Doch Arbeitnehmer werden in den Tausenden Zuwanderern auch immer Job- und Lohnkonkurrenten sehen. Vor allem die so genannten kleinen Leute sind aber das klassische Klientel der Linken. Wie wollen Sie den Konflikt lösen?

So lange Menschen in Konkurrenz zueinander stehen, werden wir diesen Konflikt haben – das ist Kapitalismus. Den überwinden wir leider nicht in einer Legislaturperiode. Aber wir wollen als Linke schon jetzt etwas dafür tun, den Druck zu mildern, beispielsweise durch eine andere Verteilung von Arbeit und die Verhinderung von Dumpinglöhnen.

Viel diskutiert wird über die Burka – weil sie ein frauenverachtendes Symbol ist. Soll Vollverschleierung verboten werden?

Die Burka ist ein Unterdrückungsinstrument. Aber erstens: Ein Verbot ist der falsche Weg. Und zweitens: Die Debatte wurde von denjenigen angezettelt, denen es zuallerletzt um die Frauenrechte geht.
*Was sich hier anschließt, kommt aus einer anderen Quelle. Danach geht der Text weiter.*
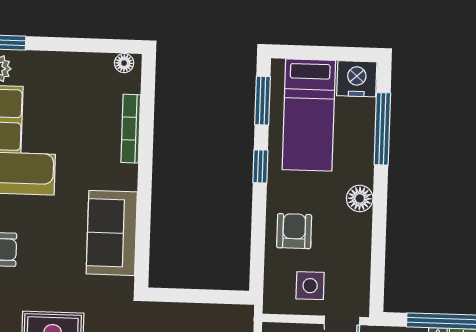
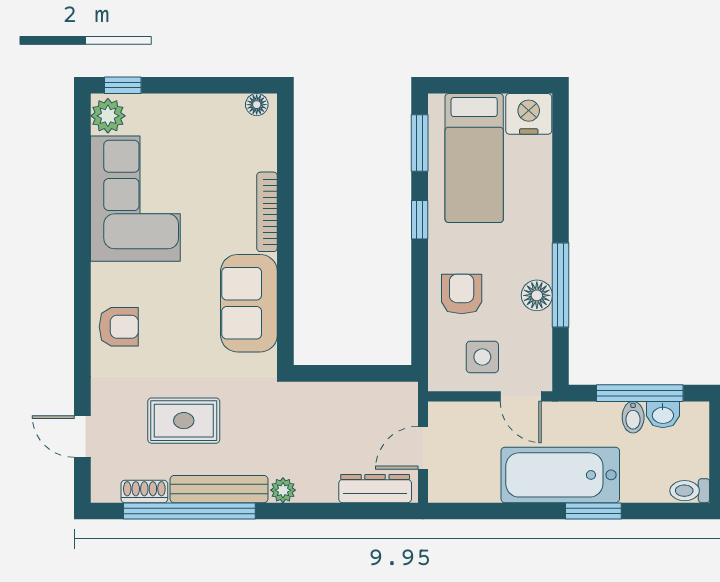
bookcase: (131, 129) -> (267, 212), moved
window: (382, 129) -> (560, 285), moved
floor lamp: (360, 198) -> (537, 295), moved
Viele Wähler der Linken sind nach rechts gewandert. Wie lange wird es die AfD geben?

Andere Wähler auch. Rechtspopulismus ist kein vorübergehendes Phänomen. Wer die Rechten langfristig zurückdrängen will, muss für einen Politikwechsel sorgen. Den wollen wir.

Der Mindestlohn ist ein Erfolgsthema der Linken. Doch wo sind die neuen Projekte?

Das Thema ist nicht erledigt – der Mindestlohn muss erhöht werden. Das Rentenniveau muss wieder steigen. Und die Ostangleichung wird mit dieser Regierung nicht kommen. Wenn vor allem junge Leute von einer Befristung in die andere geraten, können sie nur schwer eine Familie gründen, nichts ist planbar. Das muss sich ändern. Zudem werben wir für eine aufkommensneutrale Einkommenssteuerreform: Untere und mittlere Einkommen werden entlastet, höhere Einkommen stärker belastet. Und es muss Schluss sein mit der jahrelangen Kürzungsmanie. Es muss wieder in Zukunft investiert werden.